La respuesta de Jesús, de entrada, puede sorprender. Más que concederles el don solicitado parece lanzarles un reto: “Si tuvierais fe como un granito de mostaza…” Parece dar a entender que la fe no es cuestión de cantidad, sino de calidad. Lo importante es que esté viva, como una semilla, y entonces, por pequeña y débil que parezca, es capaz de obrar milagros y hacer cosas imposibles. La alusión a la morera (planta de profundas y ramificadas raíces, difícil de arrancar) hay que entenderla en el sentido metafórico en que decimos nosotros que “la fe mueve montañas”. La fe viva, en efecto, nos pone en movimiento y nos permite realizar cosas que, de otra manera, se nos antojan imposibles.

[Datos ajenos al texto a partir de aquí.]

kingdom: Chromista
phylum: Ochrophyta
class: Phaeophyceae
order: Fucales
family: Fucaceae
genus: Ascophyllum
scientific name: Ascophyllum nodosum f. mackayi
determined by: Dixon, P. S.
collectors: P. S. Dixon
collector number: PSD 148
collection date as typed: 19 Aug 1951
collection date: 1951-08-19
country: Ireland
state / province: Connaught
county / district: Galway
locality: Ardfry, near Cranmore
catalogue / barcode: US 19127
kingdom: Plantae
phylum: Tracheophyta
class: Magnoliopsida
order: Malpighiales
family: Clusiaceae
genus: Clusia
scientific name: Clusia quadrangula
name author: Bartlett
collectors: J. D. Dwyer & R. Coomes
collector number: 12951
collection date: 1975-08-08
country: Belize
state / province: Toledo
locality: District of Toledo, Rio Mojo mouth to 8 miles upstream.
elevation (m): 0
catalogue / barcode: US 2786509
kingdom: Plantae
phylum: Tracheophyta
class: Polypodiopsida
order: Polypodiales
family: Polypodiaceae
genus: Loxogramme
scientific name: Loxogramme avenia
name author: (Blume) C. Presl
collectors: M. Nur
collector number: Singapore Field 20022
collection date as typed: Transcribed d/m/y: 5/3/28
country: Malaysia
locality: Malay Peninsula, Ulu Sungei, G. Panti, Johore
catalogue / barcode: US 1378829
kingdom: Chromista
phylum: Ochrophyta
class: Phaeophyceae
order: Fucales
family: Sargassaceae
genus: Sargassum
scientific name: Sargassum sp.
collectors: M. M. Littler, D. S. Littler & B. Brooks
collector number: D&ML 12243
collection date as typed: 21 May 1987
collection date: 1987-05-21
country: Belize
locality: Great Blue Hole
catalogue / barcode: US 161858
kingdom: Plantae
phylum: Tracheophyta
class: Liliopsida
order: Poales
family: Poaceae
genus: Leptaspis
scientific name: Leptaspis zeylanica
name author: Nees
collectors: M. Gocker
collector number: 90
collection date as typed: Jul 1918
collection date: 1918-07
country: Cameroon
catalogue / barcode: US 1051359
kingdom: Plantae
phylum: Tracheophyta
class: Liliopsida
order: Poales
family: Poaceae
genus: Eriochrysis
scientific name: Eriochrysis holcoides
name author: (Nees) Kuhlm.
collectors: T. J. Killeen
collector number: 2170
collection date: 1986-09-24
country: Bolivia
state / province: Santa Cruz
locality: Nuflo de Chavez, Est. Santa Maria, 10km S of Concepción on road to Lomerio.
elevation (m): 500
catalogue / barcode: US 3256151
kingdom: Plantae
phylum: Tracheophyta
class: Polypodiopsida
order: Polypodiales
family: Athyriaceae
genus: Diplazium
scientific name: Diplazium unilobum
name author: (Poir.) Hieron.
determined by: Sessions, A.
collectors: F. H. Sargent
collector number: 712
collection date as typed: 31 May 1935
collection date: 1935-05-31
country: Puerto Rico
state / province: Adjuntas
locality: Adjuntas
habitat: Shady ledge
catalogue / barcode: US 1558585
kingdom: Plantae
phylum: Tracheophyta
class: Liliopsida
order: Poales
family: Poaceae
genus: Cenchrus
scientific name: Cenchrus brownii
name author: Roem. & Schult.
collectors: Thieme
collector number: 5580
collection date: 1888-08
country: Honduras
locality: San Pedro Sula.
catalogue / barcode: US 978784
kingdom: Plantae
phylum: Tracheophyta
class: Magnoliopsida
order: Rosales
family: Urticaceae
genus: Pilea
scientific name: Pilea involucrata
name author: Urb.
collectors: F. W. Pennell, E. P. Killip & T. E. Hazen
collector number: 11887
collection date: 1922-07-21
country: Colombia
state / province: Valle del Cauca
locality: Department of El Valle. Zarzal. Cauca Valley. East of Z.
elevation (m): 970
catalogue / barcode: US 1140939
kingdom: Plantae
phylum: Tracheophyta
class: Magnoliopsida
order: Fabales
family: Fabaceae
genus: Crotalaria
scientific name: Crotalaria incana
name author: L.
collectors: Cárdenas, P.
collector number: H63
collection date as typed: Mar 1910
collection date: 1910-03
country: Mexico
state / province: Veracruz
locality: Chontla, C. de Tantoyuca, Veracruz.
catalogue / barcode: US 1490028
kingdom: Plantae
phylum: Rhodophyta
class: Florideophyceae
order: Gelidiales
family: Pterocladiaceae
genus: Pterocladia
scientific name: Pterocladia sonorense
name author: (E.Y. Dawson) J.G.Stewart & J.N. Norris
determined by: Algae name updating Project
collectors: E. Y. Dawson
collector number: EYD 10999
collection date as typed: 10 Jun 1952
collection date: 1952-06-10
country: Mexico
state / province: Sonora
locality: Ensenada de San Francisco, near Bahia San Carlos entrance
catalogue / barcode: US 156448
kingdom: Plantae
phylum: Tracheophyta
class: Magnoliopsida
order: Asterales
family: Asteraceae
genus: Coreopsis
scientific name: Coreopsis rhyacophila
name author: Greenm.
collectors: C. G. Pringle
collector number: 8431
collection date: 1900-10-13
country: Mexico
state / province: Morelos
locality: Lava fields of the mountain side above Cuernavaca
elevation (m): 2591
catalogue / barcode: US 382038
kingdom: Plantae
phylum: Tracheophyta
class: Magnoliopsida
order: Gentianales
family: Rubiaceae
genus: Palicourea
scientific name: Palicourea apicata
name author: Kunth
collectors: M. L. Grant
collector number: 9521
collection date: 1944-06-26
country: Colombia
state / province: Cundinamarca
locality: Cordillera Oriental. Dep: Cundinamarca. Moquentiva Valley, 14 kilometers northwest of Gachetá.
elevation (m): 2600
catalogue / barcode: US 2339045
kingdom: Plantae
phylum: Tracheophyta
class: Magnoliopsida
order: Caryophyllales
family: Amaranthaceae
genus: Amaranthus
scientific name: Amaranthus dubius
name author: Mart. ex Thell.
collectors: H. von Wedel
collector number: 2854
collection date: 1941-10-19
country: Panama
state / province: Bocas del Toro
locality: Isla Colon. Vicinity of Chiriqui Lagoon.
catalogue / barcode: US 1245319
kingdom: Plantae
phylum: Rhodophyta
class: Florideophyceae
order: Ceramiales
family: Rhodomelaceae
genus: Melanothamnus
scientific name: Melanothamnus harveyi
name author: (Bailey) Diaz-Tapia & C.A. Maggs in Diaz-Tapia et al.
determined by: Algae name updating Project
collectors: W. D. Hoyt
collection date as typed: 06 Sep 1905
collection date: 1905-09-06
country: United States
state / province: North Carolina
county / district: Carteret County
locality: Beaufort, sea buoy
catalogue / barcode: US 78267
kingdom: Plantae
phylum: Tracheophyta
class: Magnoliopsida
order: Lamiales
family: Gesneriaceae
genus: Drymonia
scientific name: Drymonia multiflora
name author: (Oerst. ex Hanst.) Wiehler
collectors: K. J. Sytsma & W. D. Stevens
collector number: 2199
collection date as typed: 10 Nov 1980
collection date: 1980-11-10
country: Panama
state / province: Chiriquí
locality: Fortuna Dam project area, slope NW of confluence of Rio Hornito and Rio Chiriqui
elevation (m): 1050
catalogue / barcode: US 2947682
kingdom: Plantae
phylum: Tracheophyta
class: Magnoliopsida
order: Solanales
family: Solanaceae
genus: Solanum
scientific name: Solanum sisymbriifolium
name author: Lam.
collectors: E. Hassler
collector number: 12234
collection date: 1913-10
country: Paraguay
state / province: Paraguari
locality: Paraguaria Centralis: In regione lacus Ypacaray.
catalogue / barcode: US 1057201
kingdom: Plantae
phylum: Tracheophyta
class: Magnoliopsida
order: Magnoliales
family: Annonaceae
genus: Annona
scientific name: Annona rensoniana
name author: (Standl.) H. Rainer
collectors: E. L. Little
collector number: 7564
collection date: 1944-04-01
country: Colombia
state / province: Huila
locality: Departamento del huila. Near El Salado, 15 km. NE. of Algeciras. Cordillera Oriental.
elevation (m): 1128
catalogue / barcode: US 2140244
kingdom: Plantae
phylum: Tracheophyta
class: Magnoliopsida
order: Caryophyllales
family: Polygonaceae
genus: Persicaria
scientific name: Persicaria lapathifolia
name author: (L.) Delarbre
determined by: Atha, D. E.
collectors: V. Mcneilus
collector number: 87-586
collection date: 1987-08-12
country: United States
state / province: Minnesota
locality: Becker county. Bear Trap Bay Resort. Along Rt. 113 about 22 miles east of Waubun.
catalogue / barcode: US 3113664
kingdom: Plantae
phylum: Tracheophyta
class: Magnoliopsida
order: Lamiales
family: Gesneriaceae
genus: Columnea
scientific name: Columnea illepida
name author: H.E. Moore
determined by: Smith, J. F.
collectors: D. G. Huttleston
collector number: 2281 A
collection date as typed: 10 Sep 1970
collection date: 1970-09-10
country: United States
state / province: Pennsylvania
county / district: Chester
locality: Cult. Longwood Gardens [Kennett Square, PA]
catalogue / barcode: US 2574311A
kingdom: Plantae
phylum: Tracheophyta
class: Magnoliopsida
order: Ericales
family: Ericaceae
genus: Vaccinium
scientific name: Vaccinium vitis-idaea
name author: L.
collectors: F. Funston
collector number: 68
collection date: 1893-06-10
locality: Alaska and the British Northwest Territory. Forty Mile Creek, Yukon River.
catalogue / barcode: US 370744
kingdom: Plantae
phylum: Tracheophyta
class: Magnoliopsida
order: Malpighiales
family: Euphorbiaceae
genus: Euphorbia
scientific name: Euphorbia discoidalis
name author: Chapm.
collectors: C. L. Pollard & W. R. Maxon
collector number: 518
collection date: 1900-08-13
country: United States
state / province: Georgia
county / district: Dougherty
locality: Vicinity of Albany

Ahora bien, ¿qué significa realmente una “fe viva”? No se trata de un poder nuestro para hacer cosas extraordinarias, como si gracias a la fe nos convirtiéramos en una especie de taumaturgos capaces de sorprender a quien se nos ponga por delante. La fe de la que hablamos aquí, la fe en Jesús, es la confianza en su palabra, la acogida de la misma y la disposición a ponerla en práctica. Como realidad viva que es, a imagen de la semilla, requiere ser cultivada y, como dice Pablo en la segunda lectura, reavivada. Ante las dificultades internas y externas, la fe probada se convierte en fidelidad: las últimas palabras de la profecía de Habacuc se traducen a veces de esta manera: “el justo vivirá por su fidelidad”. Y una fe que confía y es fiel es una fe que se enfrenta con valentía a las dificultades, que no se esconde, que da testimonio. El supremo ejemplo lo tenemos en el mismo Jesús, que vive en la plena confianza en su Padre, y fiel a su misión, llega al extremo de entregar su propia vida.

En el texto evangélico podemos tener la impresión de que tras la breve catequesis sobre la fe, Jesús cambia de tercio y se pone a hablar de algo totalmente distinto. Pero, en realidad, existe un profundo vínculo entre las dos enseñanzas. Si, como hemos dicho,  la fe se alimenta de la palabra de Jesús escuchada, acogida y puesta en práctica, la alusión al servicio no es casual. La fe no es una confianza pasiva, sino que nos pone en pie y nos hace vivir activamente, actuar. Y, ¿cuál es el género de acción que, como fruto de la semilla, procede de la fe en Jesucristo? El que cree en Él debe vivir como vivió Él (cf. 1 Jn 2, 6). Si Él vino a servir y a entregar su vida en rescate por muchos (cf. Mt 20, 28), el discípulo de Jesús ha de ser un servidor de Dios y de sus hermanos. Si es un verdadero creyente, éste es el milagro que la fe opera en él: arrancarlo de las raíces del egoísmo y de la seguridad, y plantarlo en el mar arriesgado del servicio a los demás. Vivir en actitud de entrega y servicio no es una dimensión sobreañadida a la fe, algo de lo que podamos enorgullecernos o por lo que debamos exigir un salario, sino la consecuencia natural de ese “vivir por la fe”, de ese espíritu de energía, amor y buen juicio; es el fruto de esa semilla de la fe que la palabra de Jesús ha plantado en nuestro interior.

Después del Concilio Vaticano II en pleno proceso de renovación eclesial había un dicho muy significativo sobre el papel y el sentido de la Iglesia en el mundo: “una Iglesia que no sirve, no sirve para nada”. Lo mismo podemos decir nosotros de nuestra fe: una fe que no nos pone en una actitud de servicio es una fe débil y mortecina, si no ya totalmente muerta. Pero también la inversa es verdadera: para fortalecer, reavivar y aumentar nuestra fe, además de pedírselo al Señor en la escucha de su palabra, hemos de ponernos enseguida al servicio de los hermanos.